Confesso que já morri



FOI embaixo da cama. Resolvi morrer de tristeza onde ninguém pudesse me encontrar. Tinha cinco anos e acabara de ver meu irmão mais velho partir com sua enorme mala para longe de mim. Depois morri de saudade. E aos poucos, fui descobrindo que iria morrer muitas e muitas vezes durante a minha vida.
Já morri de vergonha da diferença de 10 a 15 centímetros de altura que me faziam destoar das minhas amigas. Das minhas pernas finas. E, inesquecivelmente, de ter me estatelado no chão na hora do recreio, bem na frente do menino que era dono do meu coração.
Um pouco depois quase morri de inveja de uma colega que foi passar as férias na Disney, enquanto eu ficava em casa assistindo Sessão da Tarde e me empanturrando de Chips e bombom. Terminei de morrer quando ela voltou contando detalhes da viagem, agarrada numa Minnie e num Mickey legítimos.
Perdi a conta das vezes em que morri de raiva e depois ressuscitei para morrer de arrependimento. Quantas vezes eu fui enterrada por morrer de dor? Por morrer de medo? Por morrer de tédio? Por quantas vezes o meu coração parou e a autopsia comprovou que eu morrera de amor? Em quantas vezes ele descompassou me fazendo morrer de felicidade?
Não faço a menor idéia. Mas posso lembrar que renasci todas as vezes. Embora depois de cada funeral eu já não fosse a mesma.
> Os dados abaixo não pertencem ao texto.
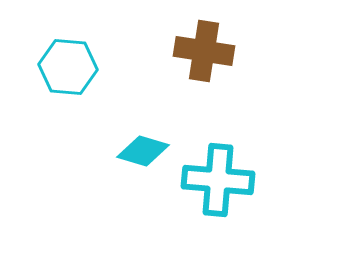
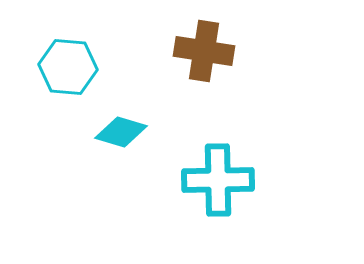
cyan diamond: moved 22 px left, 19 px up
cyan cross: rotated 6 degrees counterclockwise
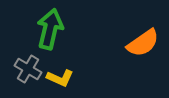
Reencarnara no mesmo corpo, mas o meu olhar era diferente. A minha mente fora estendida. O meu coração ficara mais forte para enfrentar outras mortes.
Em algumas cheguei a pensar que não iria mais viver, noutras achei que pararia de morrer. Finalmente compreendi que morrerei muitas vezes, enquanto teimar em viver.